Getting to know Johannes Kepler

Kepler was born in 1571 and was not in good health. Despite this and his parent’s poverty, he won a scholarship to the University of Tubingen, where he trained as a Lutheran minister and studied Copernicus. Despite the lack of evidence to support Copernicus’ view, Kepler defended his ideas and risked problems for himself as Martin Luther was on record as refuting it.

The Martian Problem

In keeping with his interest with the planets, when Kepler heard that Tycho Brahe was tracking the movements of the planets from his observatory in Prague, and was invited to go to work with him in 1600. He was at first given the difficult job of detailing Mars, and this work was a step towards his understanding of the solar system. Upon Brahe’s death, the following year, he noted his observations before the family could intervene.

Kepler’s First Law

This took 8 years to solve rather than the 8 days Johannes Kepler claimed it would take him. No one could ascertain why Mars seemed to move backwards. He managed to figure out that planets moved in ellipses – elongated circles – but Mars took this to the extreme. The elliptical paths became known as Kepler’s First Law.

Kepler’s Second Law

This deals with the fact that a planet moves more slowly the further away it was from the sun.
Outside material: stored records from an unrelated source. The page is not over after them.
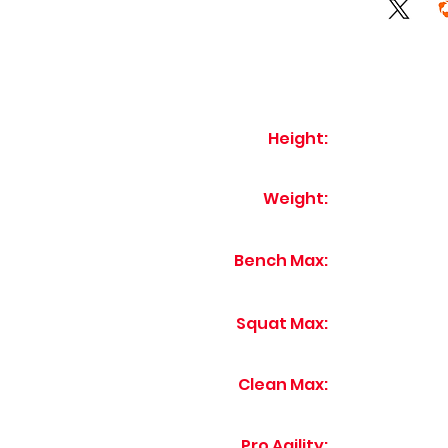
Height:
Weight:
Bench Max:
Squat Max:
Clean Max:
Pro Agility:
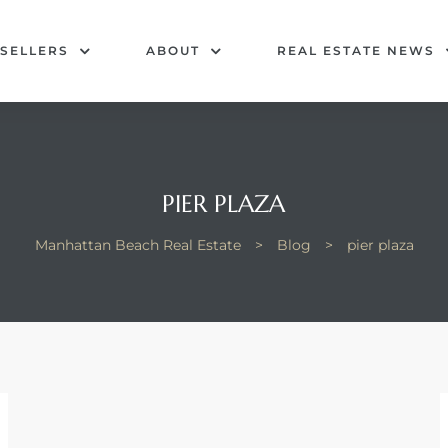
SELLERS
ABOUT
REAL ESTATE NEWS
PIER PLAZA
Manhattan Beach Real Estate
>
Blog
>
pier plaza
He suggested that there was an unseen line linking the sun and planet and this travelled over the same area in the same length of time.

Kepler’s Third Law

Published in 1609, this showed that the time two planets take to orbit the sun connects to the distance they are away from it. This is a movement away from his other laws as it deals with the orbit of 2 rather than 1 planet. Johannes Kepler died in 1630 and as a result of the work he carried out, NASA have named their telescope in honor of him.